[Exercise input]
-----
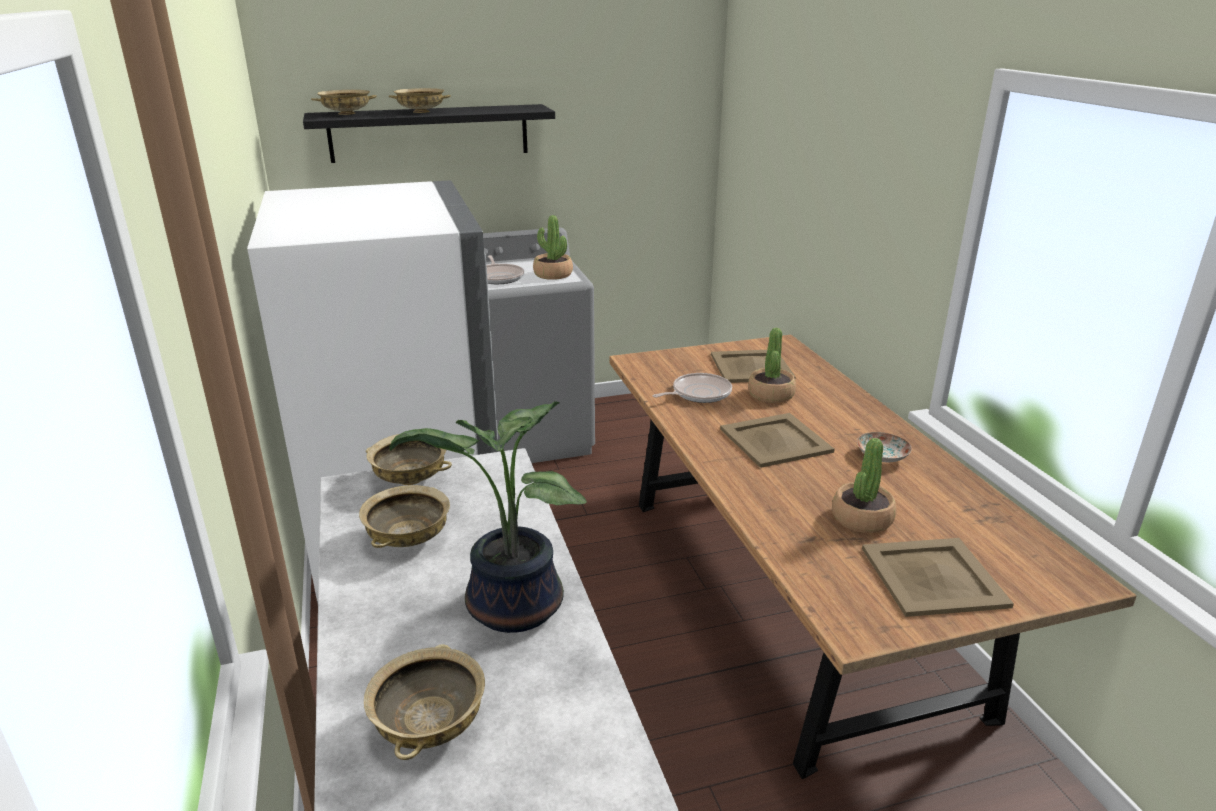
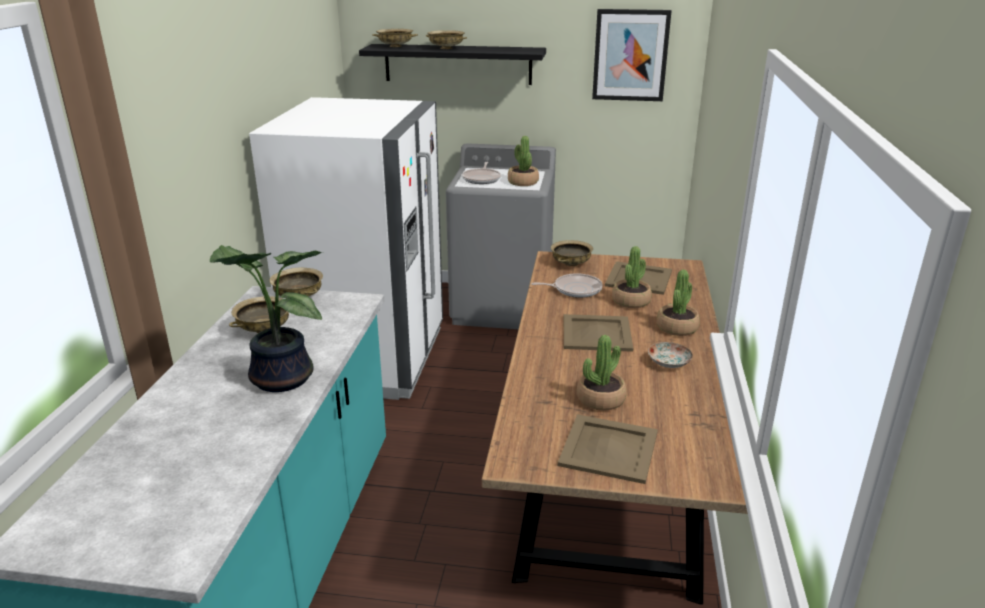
camera: 25 degrees right, 0 degrees up
(429, 725) = (181, 421): beige bowl -> beige bowl (571, 263)
(641, 107) = (630, 55): none -> picture
(847, 414) = (677, 328): none -> potted plant

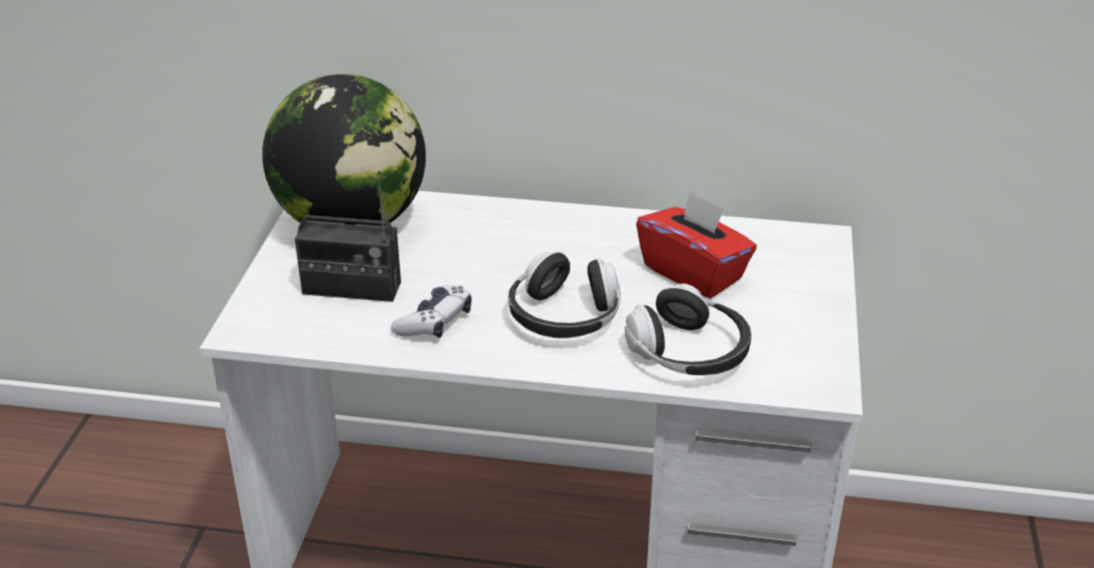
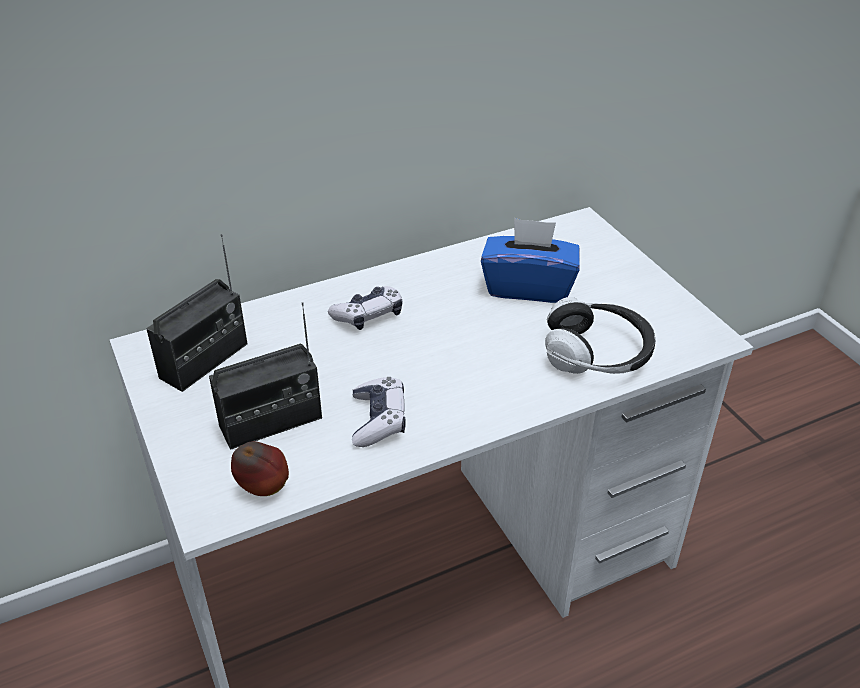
camera: 35 degrees left, 5 degrees up
(295, 332) = (263, 489): none -> apple
(351, 223) = (204, 361): globe -> radio
(519, 240) = (368, 315): none -> game controller
(564, 317) = (476, 366): headphones -> none
(694, 273) = (528, 287): red tissue box -> blue tissue box

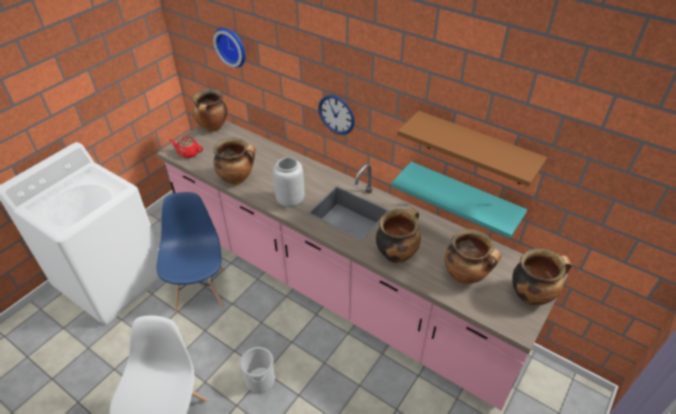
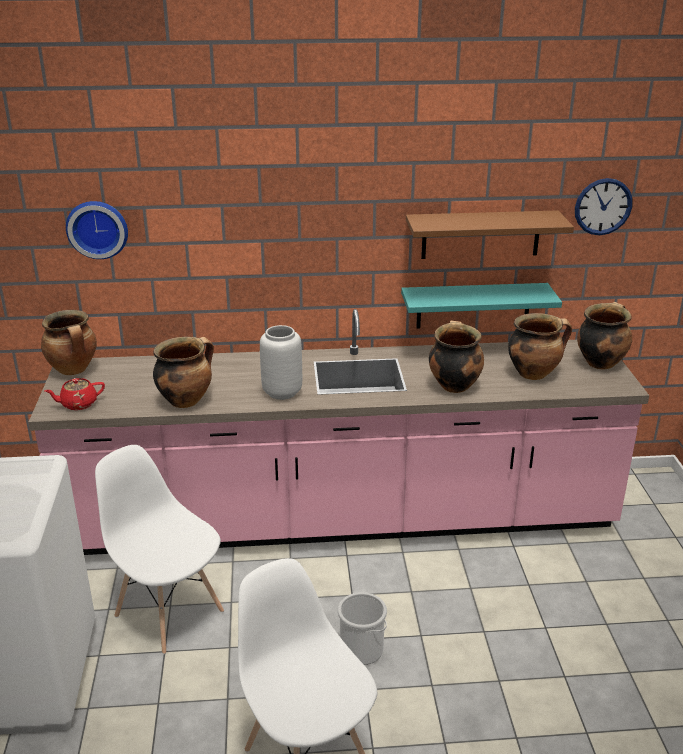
camera: 40 degrees left, 15 degrees down
(200, 290) = (168, 612): blue chair -> white chair
(336, 114) = (287, 267): wall clock -> wall clock (603, 206)

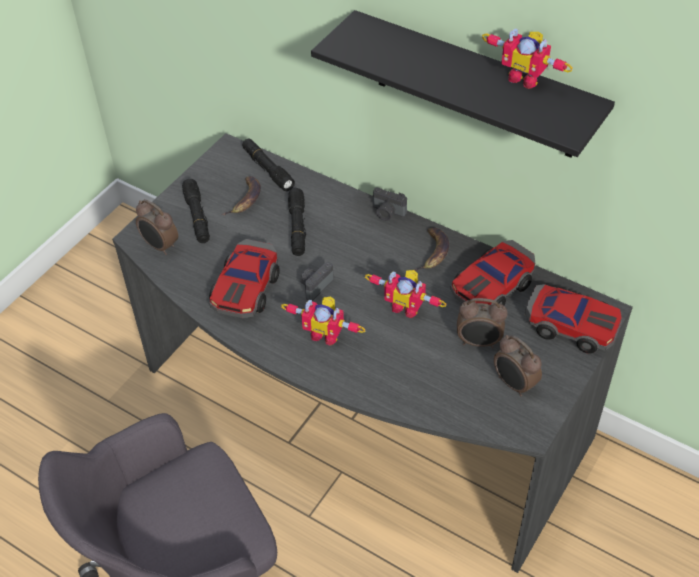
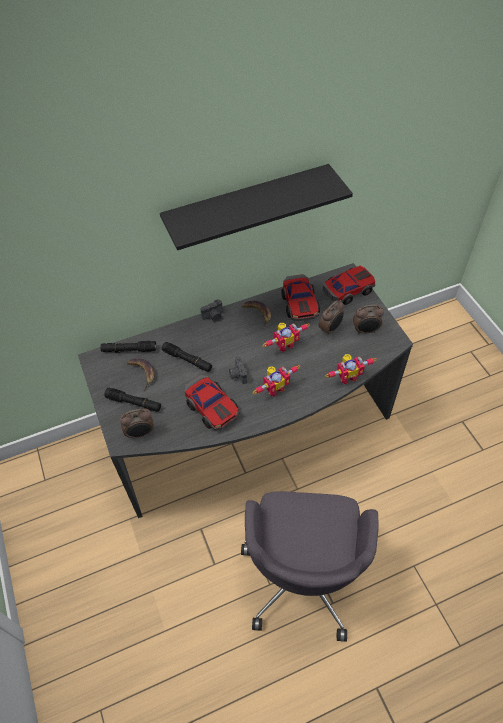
camera: 55 degrees left, 5 degrees up
(525, 78) = (283, 181): toy robot -> toy robot (347, 376)

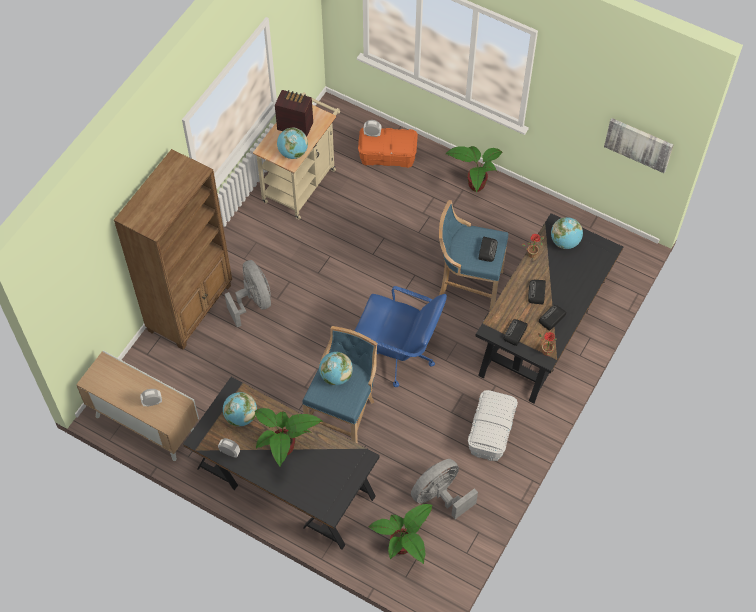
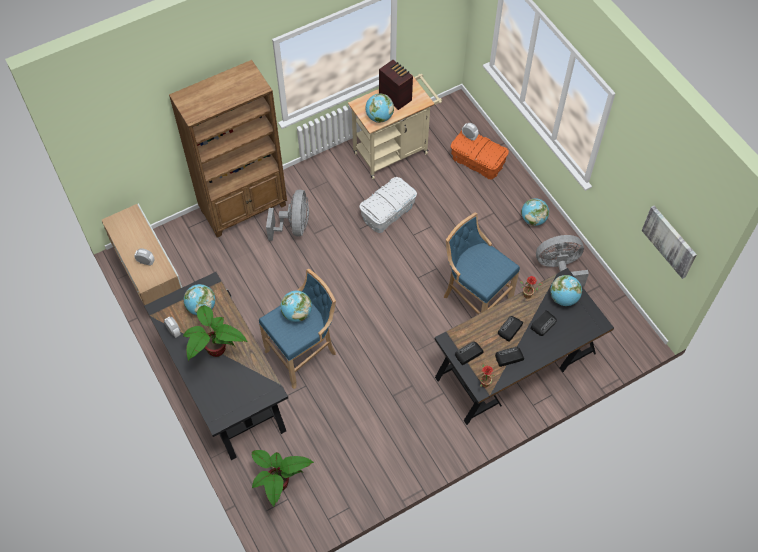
camera: 30 degrees right, 0 degrees up
(398, 355) = (380, 326): blue office chair -> none
(440, 496) = (337, 460): grey fan -> grey fan (559, 268)
(473, 186) = (533, 219): potted plant -> globe
(487, 250) = (491, 272): radio -> radio (543, 324)
(490, 432) = (414, 429): white storage box -> white storage box (388, 212)

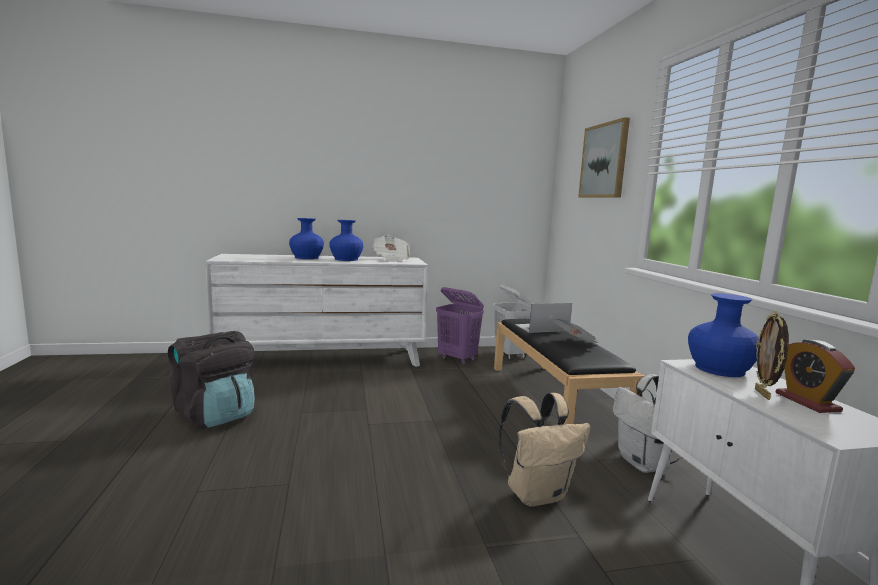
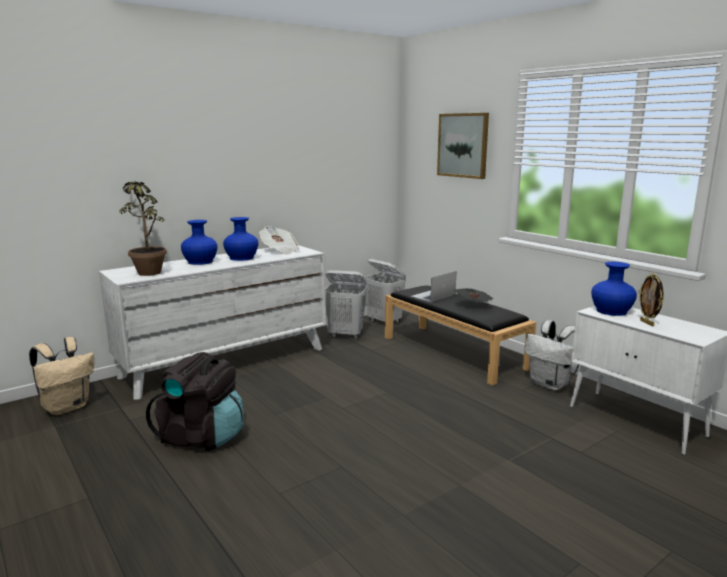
camera: 25 degrees left, 5 degrees up
(251, 257) = (147, 271): none -> potted plant
(457, 359) = (346, 335): purple laundry basket -> white laundry basket
(537, 493) = (508, 422): beige backpack -> beige backpack (67, 407)
(807, 402) = (669, 323): alarm clock -> none

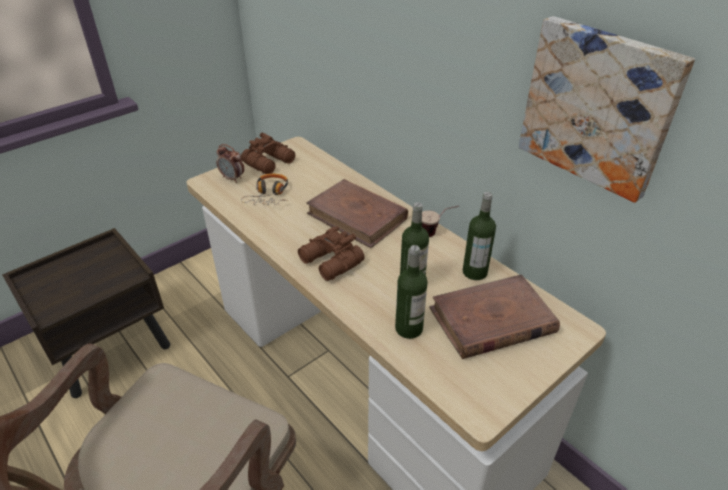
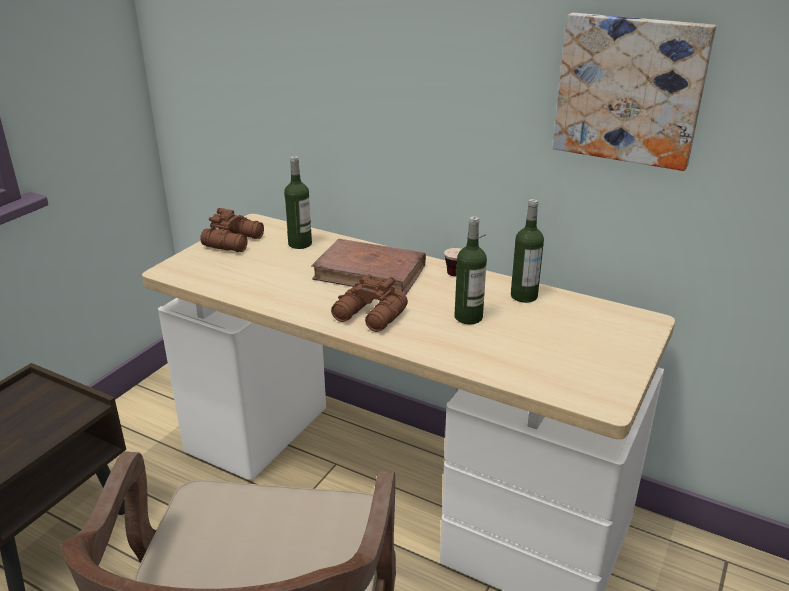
camera: 20 degrees left, 10 degrees down
(232, 178) = (199, 263): alarm clock -> none
(269, 195) = (256, 270): headphones -> none
(409, 328) = (491, 354): bottle -> bottle (300, 244)
(491, 321) = (567, 331): brown book -> none

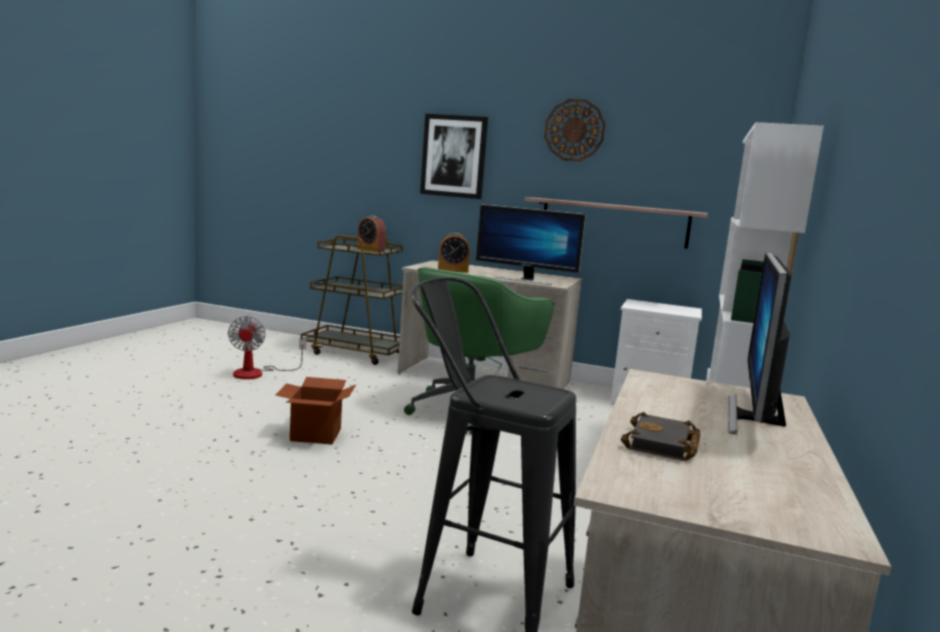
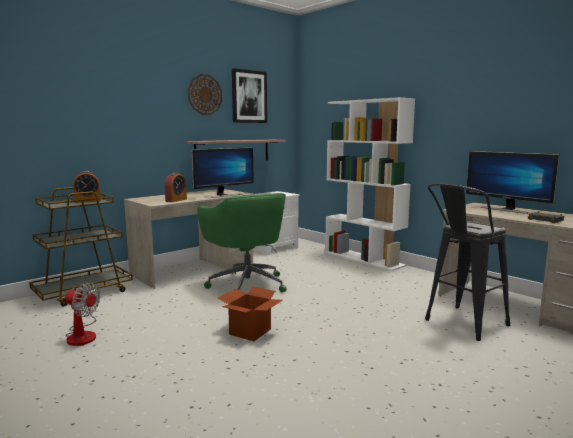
camera: 60 degrees left, 0 degrees up
(454, 156) = (126, 115): picture -> picture (249, 96)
-----
Starting at the first line of the listing above, write out each line exactly and nothing else until you reach the line containing "(295, 332) = (263, 489): none -> apple", which is included as well; omit all pictures.

camera: 25 degrees right, 0 degrees up
(429, 725) = (181, 421): beige bowl -> beige bowl (571, 263)
(641, 107) = (630, 55): none -> picture
(847, 414) = (677, 328): none -> potted plant

camera: 35 degrees left, 5 degrees up
(295, 332) = (263, 489): none -> apple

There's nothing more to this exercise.